Having started out with the number 27 million, we must admit, no one really knows the true size of Lagos’ population. Without reliable, up-to-date data, it remains as much a figment of our collective imaginations as it is a fact. The last official census was in 2006, and the planned 2023 headcount never materialised, leaving population figures to float in the realm of projections and guesswork. Officials have recently begun to quote 27 million more confidently, and the World Bank, in an
internal document outlining the need for the development of a “multi-sector diagnostic and transformation strategy” for Lagos put the population down as “between 13-27 million” in a cautious nod to the unverified figures touted by state and other government officials. But look at that gap in numbers! The difference between 13 and 27 million is quite a few people, with all that implies for the city’s needs. Whatever the figure, Lagos feels like it’s taken crowded to a new level. The looming concern is therefore: how do you plan housing, transport, energy, or climate resilience for a population whose size is inflating day by day, when you are missing essential data?

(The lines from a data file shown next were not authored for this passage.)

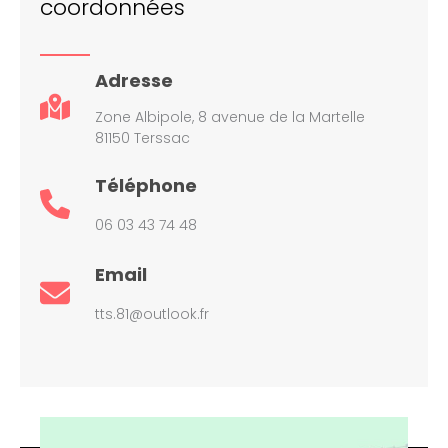
coordonnées
Adresse
Zone Albipole, 8 avenue de la Martelle
81150 Terssac
Téléphone
06 03 43 74 48
Email
tts.81@outlook.fr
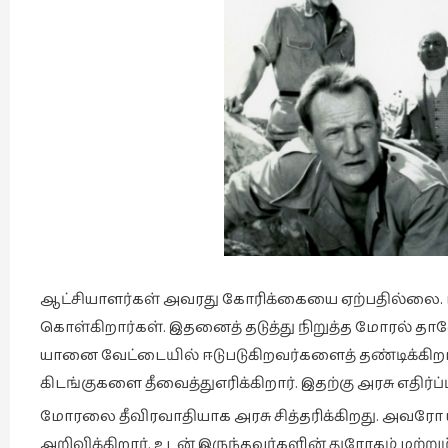
ஆட்சியாளர்கள் அவரது கோரிக்கையை ஏற்பதில்லை. 
கொள்கிறார்கள். இதனைத் தடுத்து நிறுத்த மோரல் தானே
யானை வேட்டையில் ஈடுபடுகிறவர்களைத் தண்டிக்கிறார
கிடங்குகளை தீவைத்துஎரிக்கிறார். இதற்கு அரசு எதிர்
மோரலை தீவிரவாதியாக அரசு சித்தரிக்கிறது. அவரோ
அறிவிக்கிறார். உடன் இருந்தவர்களின் துரோகம் மற்றும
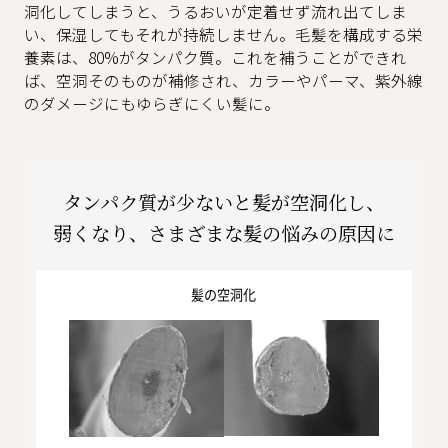
洞化してしまうと、うるおいが定着せず流れ出てしま
い、保湿してもそれが持続しません。毛髪を構成する栄
養素は、80%がタンパク質。これを補うことができれ
ば、空洞そのものが補修され、カラーやパーマ、紫外線
のダメージにもゆらぎにくい髪に。
タンパク質が少ないと髪が空洞化し、
弱くなり、さまざまな髪の悩みの原因に
髪の空洞化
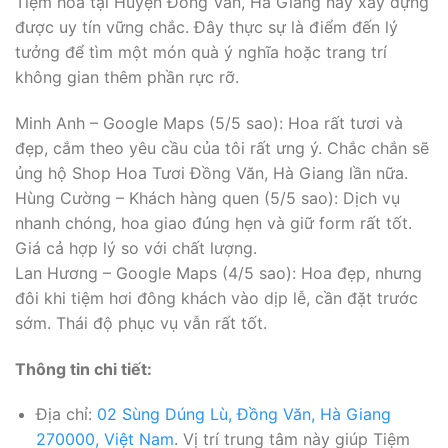
Tiệm hoa tại Huyện Đồng Văn, Hà Giang này xây dựng
được uy tín vững chắc. Đây thực sự là điểm đến lý
tưởng để tìm một món quà ý nghĩa hoặc trang trí
không gian thêm phần rực rỡ.
Minh Anh – Google Maps (5/5 sao): Hoa rất tươi và
đẹp, cắm theo yêu cầu của tôi rất ưng ý. Chắc chắn sẽ
ủng hộ Shop Hoa Tươi Đồng Văn, Hà Giang lần nữa.
Hùng Cường – Khách hàng quen (5/5 sao): Dịch vụ
nhanh chóng, hoa giao đúng hẹn và giữ form rất tốt.
Giá cả hợp lý so với chất lượng.
Lan Hương – Google Maps (4/5 sao): Hoa đẹp, nhưng
đôi khi tiệm hơi đông khách vào dịp lễ, cần đặt trước
sớm. Thái độ phục vụ vẫn rất tốt.
Thông tin chi tiết:
Địa chỉ:
02 Sùng Dúng Lù, Đồng Văn, Hà Giang
270000, Việt Nam
. Vị trí trung tâm này giúp Tiệm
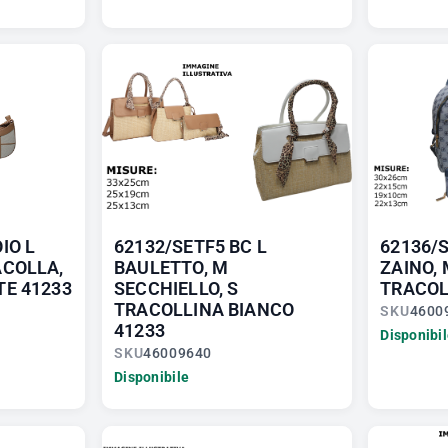
IO L
62132/SETF5 BC L
62136/
ACOLLA,
BAULETTO, M
ZAINO, 
TE 41233
SECCHIELLO, S
TRACOLL
TRACOLLINA BIANCO
SKU
4600
41233
Disponibi
SKU
46009640
Disponibile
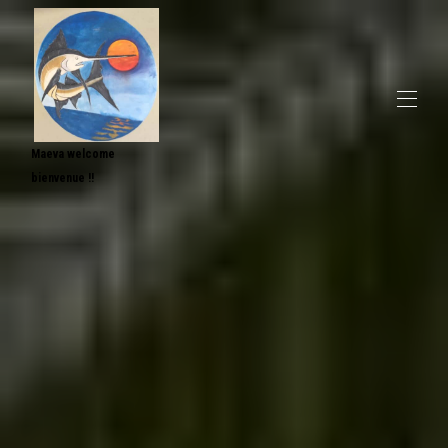
Maeva welcome
bienvenue !!
Accueil
Toutes les propriétés
▾
Contactez-nous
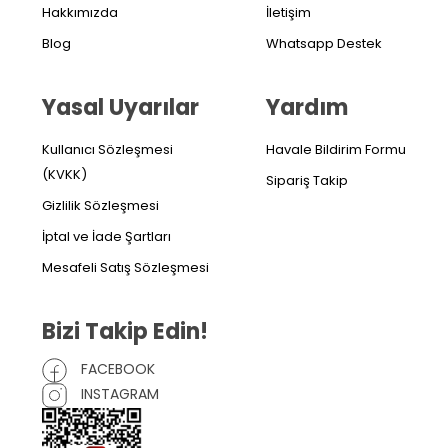
Hakkımızda
İletişim
Blog
Whatsapp Destek
Yasal Uyarılar
Yardım
Kullanıcı Sözleşmesi
Havale Bildirim Formu
(KVKK)
Sipariş Takip
Gizlilik Sözleşmesi
İptal ve İade Şartları
Mesafeli Satış Sözleşmesi
Bizi Takip Edin!
FACEBOOK
INSTAGRAM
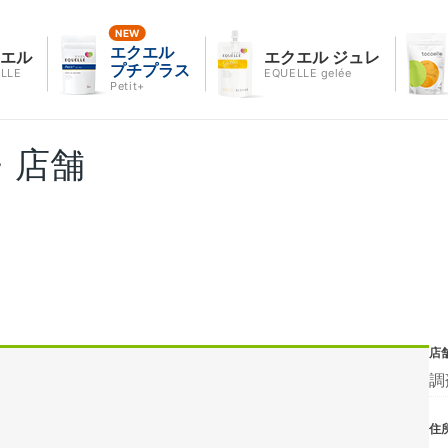
エクエル
クエル
エクエル ジュレ
プチプラス
LLE
EQUELLE gelée
Petit+
・店舗
店
調
住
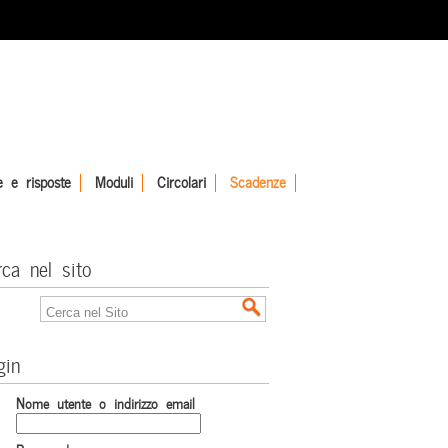
 e risposte
Moduli
Circolari
Scadenze
rca nel sito
gin
Nome utente o indirizzo email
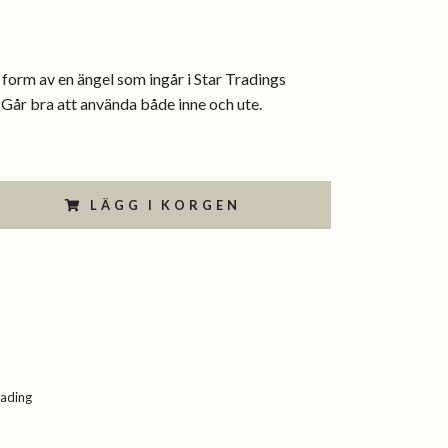
t i form av en ängel som ingår i Star Tradings
Går bra att använda både inne och ute.
LÄGG I KORGEN
rading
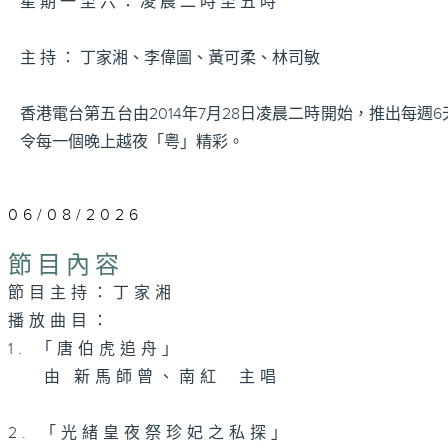
星 期 一 至 六 ： 凌 晨 二 時 至 五 時
主 持 ： 丁家湘、李偉圖、黃可柔、林司敏
香港電台第五台由2014年7月28日凌晨二時開始，推出每
令每一個晚上越夜「粤」精彩。
06/08/2026
節目內容
節目主持：丁家湘
播放曲目：
1. 「唐伯虎追舟」
由 新馬師曾、南紅 主唱
2. 「光緒皇夜祭珍妃之私探」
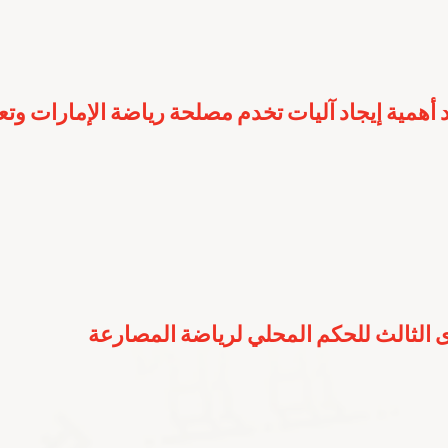
 أهمية إيجاد آليات تخدم مصلحة رياضة الإمارات وت
 الثالث للحكم المحلي لرياضة المصارعة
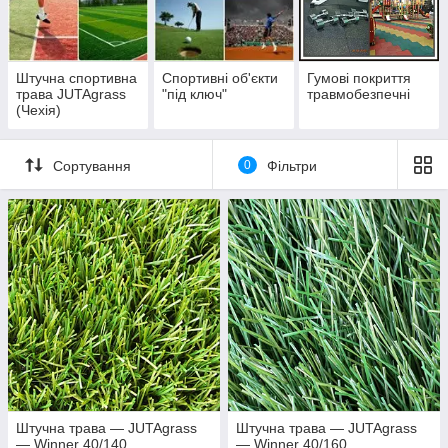
Штучна спортивна
Спортивні об'єкти
Гумові покриття
трава JUTAgrass
"під ключ"
травмобезпечні
(Чехія)
Сортування
0
Фільтри
Штучна трава — JUTAgrass
Штучна трава — JUTAgrass
— Winner 40/140
— Winner 40/160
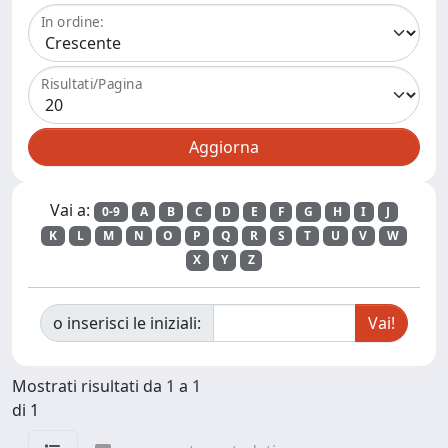
In ordine:
Risultati/Pagina
Vai a:
0-9
A
B
C
D
E
F
G
H
I
J
K
L
M
N
O
P
Q
R
S
T
U
V
W
X
Y
Z
o inserisci le iniziali:
Mostrati risultati da 1 a 1
di 1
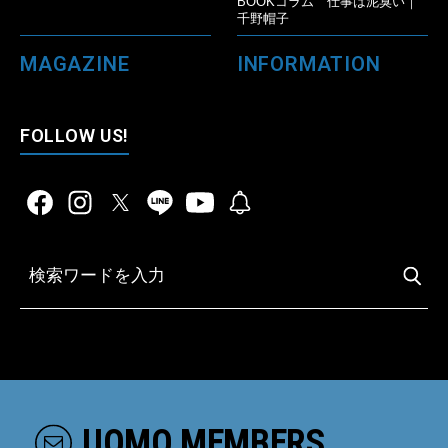
BOOKコラム 仕事は泥臭い｜
千野帽子
MAGAZINE
INFORMATION
FOLLOW US!
UOMO MEMBERS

In all likelihood Lagos’ future will continue to be built less on rigid blueprints but on relentless adaptation. Its growth is, and will continue to be, messy. It will be mostly informal, often improvised, but also deeply human. Streets, markets, neighbourhoods, and communities are evolving in ways that no blueprint could have foreseen. If the planners’ maps can’t quite keep pace, people’s lived realities fill in the gaps, creating a city that resists the predictable lines of textbook urbanism. In this way, Lagos mirrors the trajectory of many cities across the Global South, places where rapid expansion outstrips formal systems, forcing residents to invent their own ways to live, connect, and survive. Some might argue, making their own, more soulful kind of smart city.

“For me, Lagos should not be forced to adopt a data- driven order it cannot yet sustain, but to learn from what it already is. It’s an organic, ever-changing metropolis with lessons in resilience, creativity, and endurance. Both its chaos and its potential must be embraced. Lagos will keep moving and reshaping itself in ways that defy easy measurement—and perhaps that is exactly why it matters,” said Adetunji Ojo, an urban expert and real estate developer.